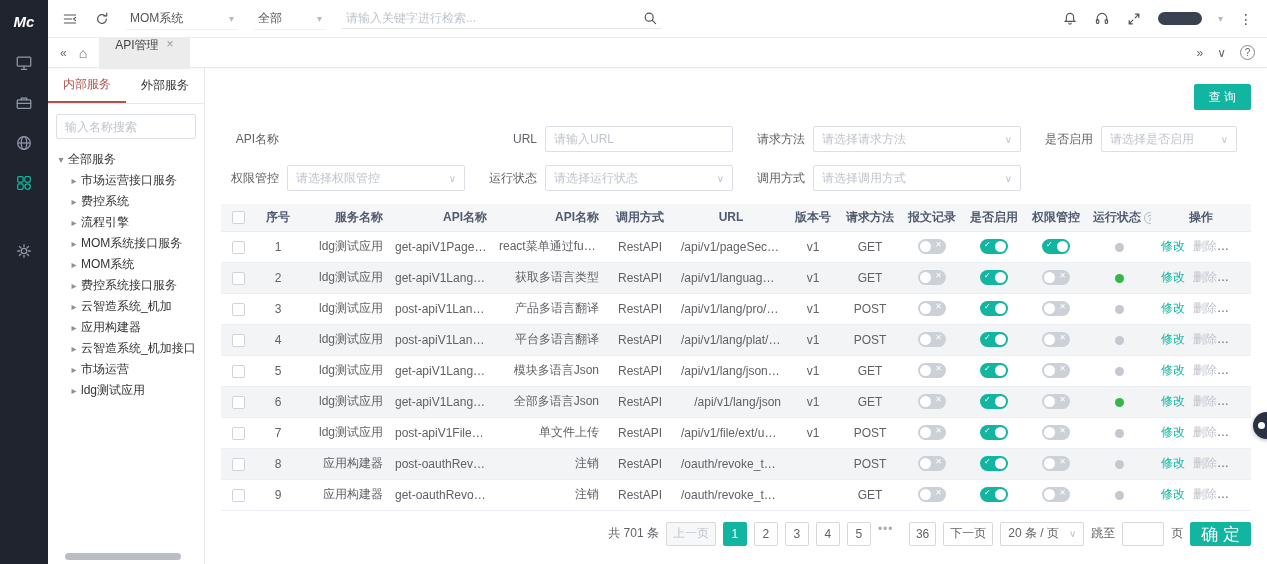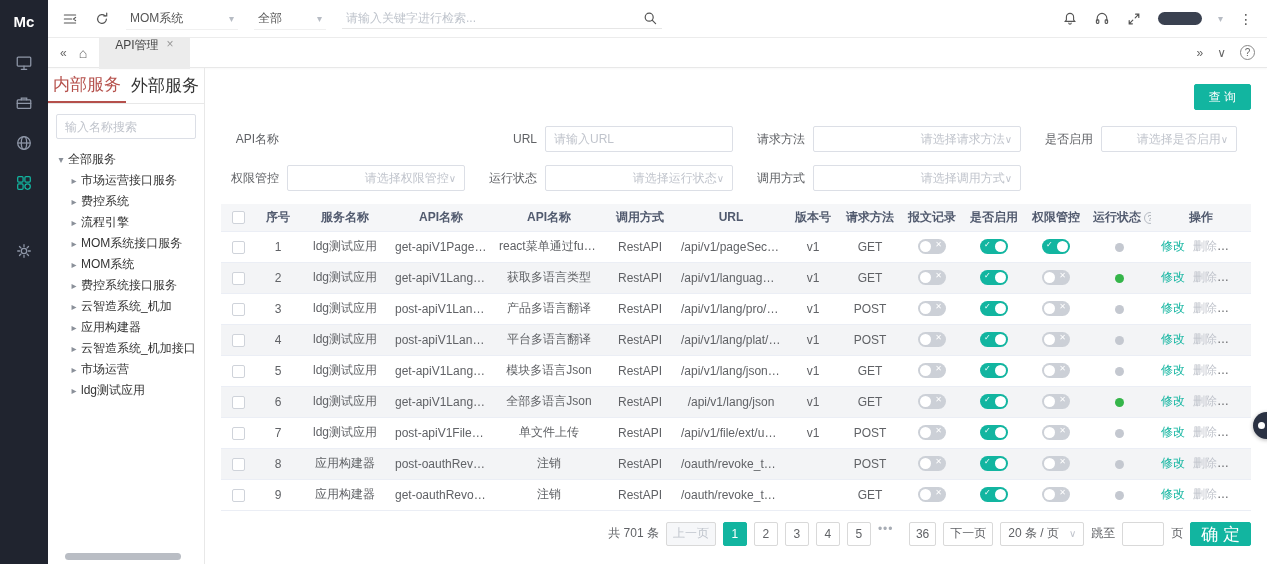"Mc" .logo { font-style: none -> italic }
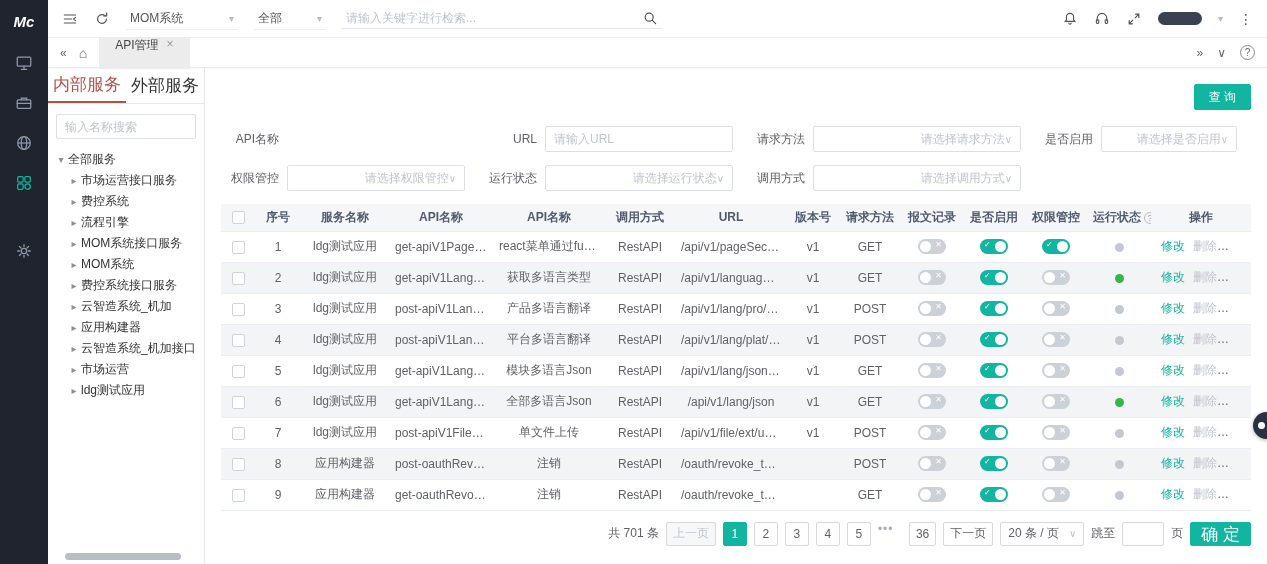"内部服务" .lp-tab { font-size: 17px -> 12px }
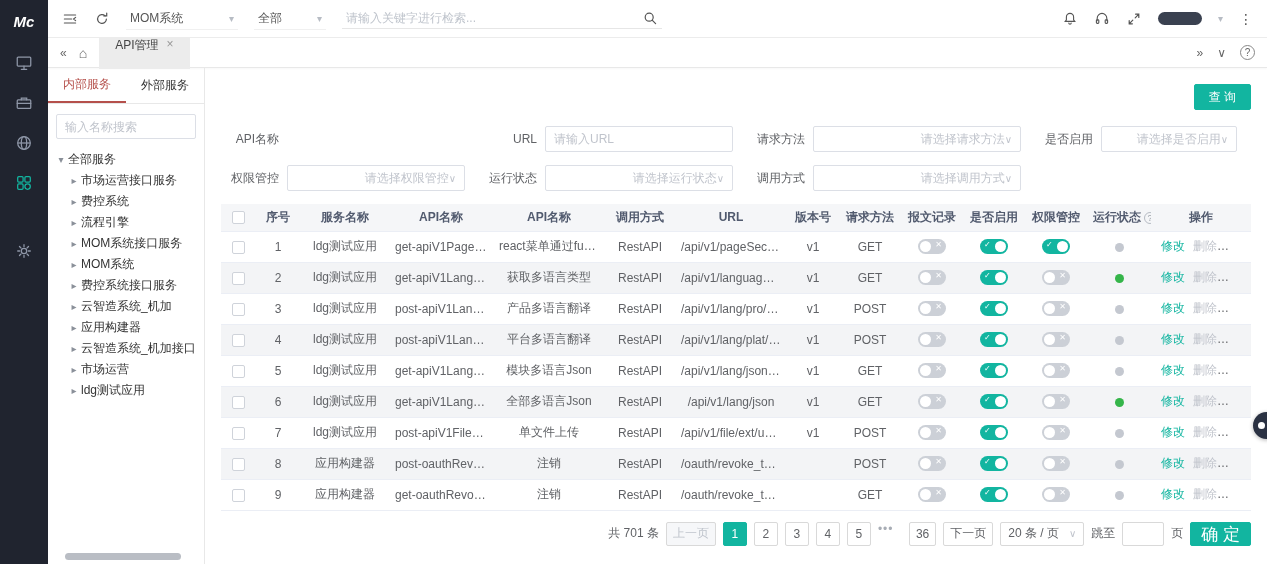"请选择请求方法" .f-select { justify-content: flex-end -> space-between }
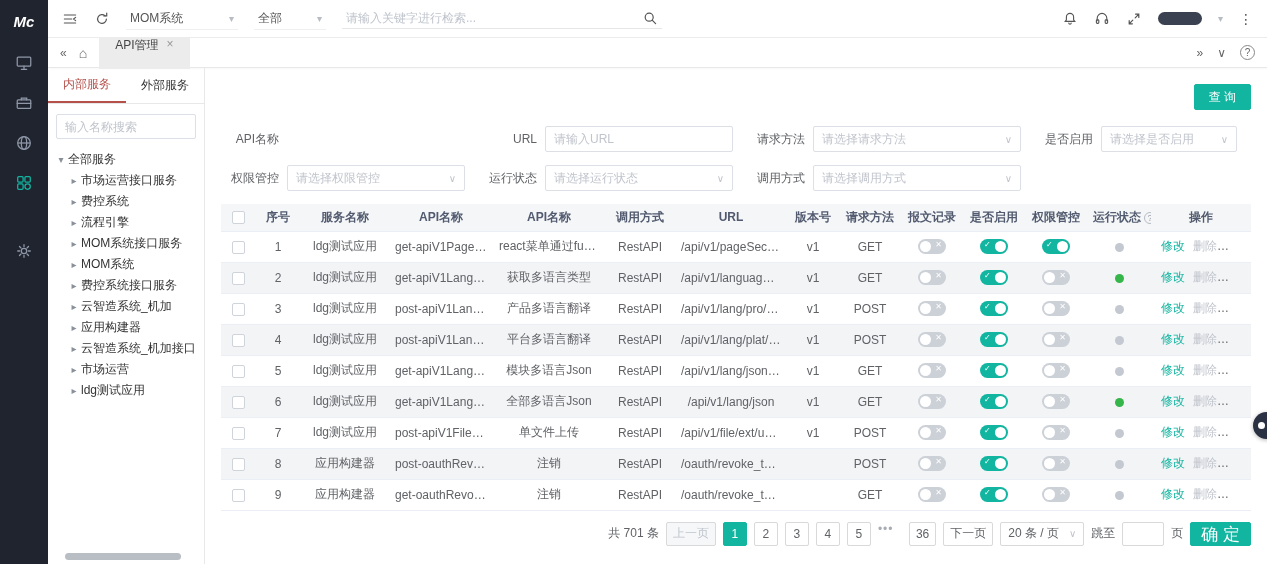"服务名称" .l { text-align: center -> right }
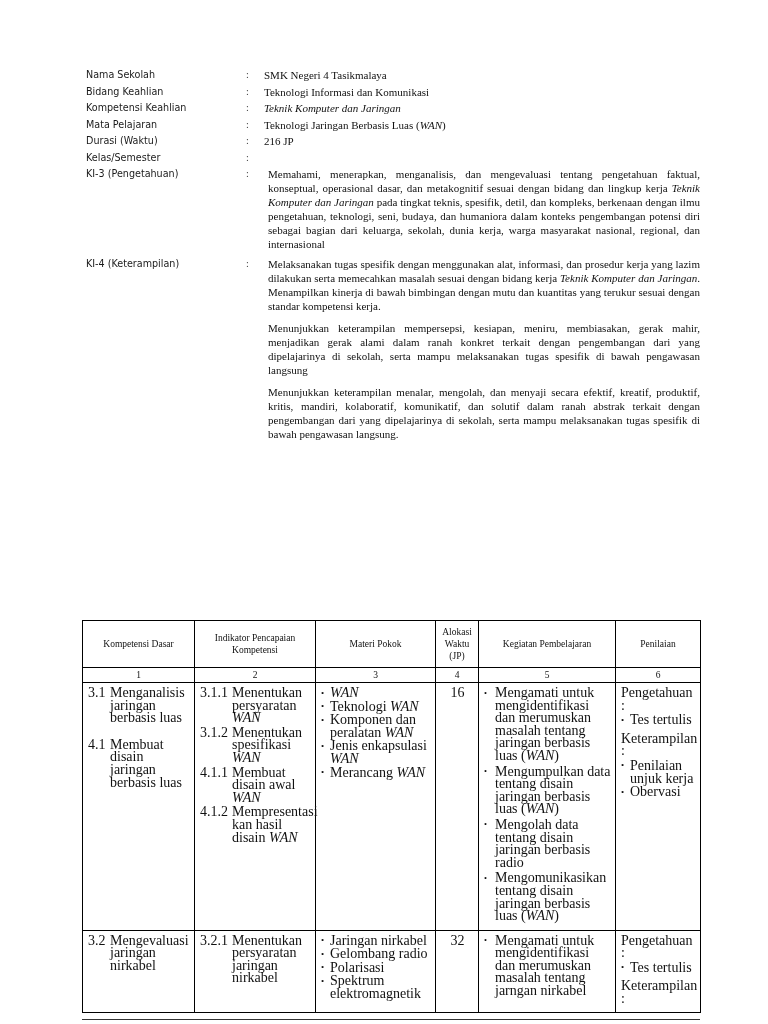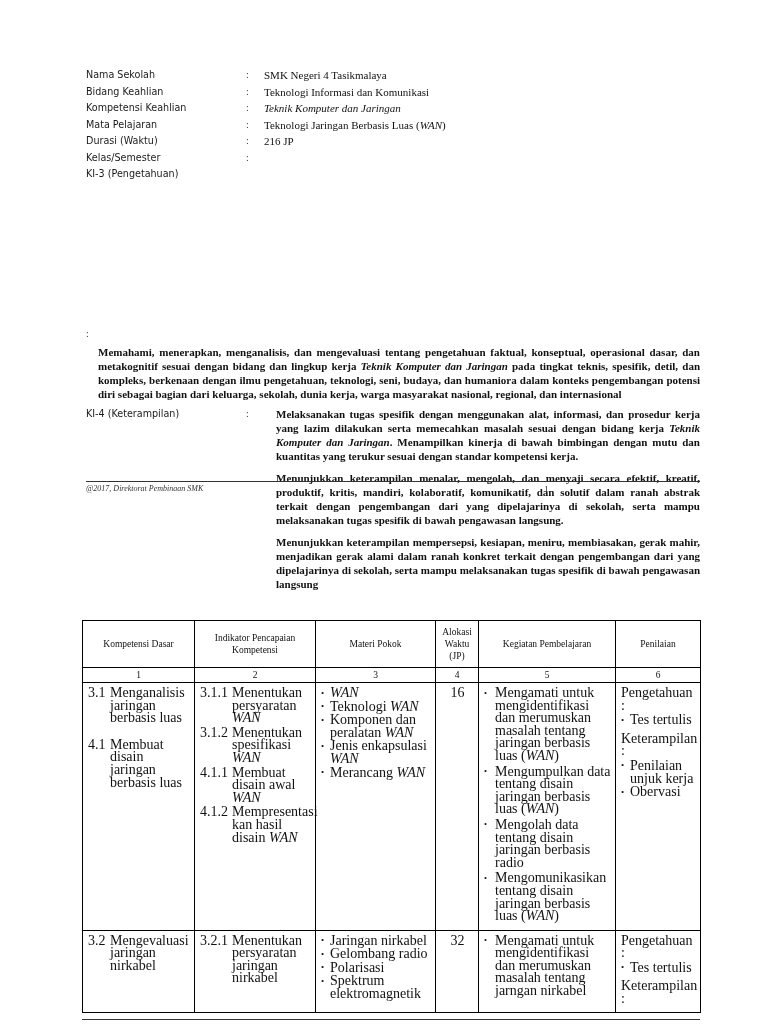"KI-3 (Pengetahuan)" div.meta-row { flex-direction: column -> none }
════
* [TASK PROMPT]:
Reproduce the material above verbatim; omit every picture.

* [YOUR SOLUTION]:
"Mc" .logo { font-style: none -> italic }
"内部服务" .lp-tab { font-size: 17px -> 12px }
"请选择请求方法" .f-select { justify-content: flex-end -> space-between }
"服务名称" .l { text-align: center -> right }
"KI-3 (Pengetahuan)" div.meta-row { flex-direction: column -> none }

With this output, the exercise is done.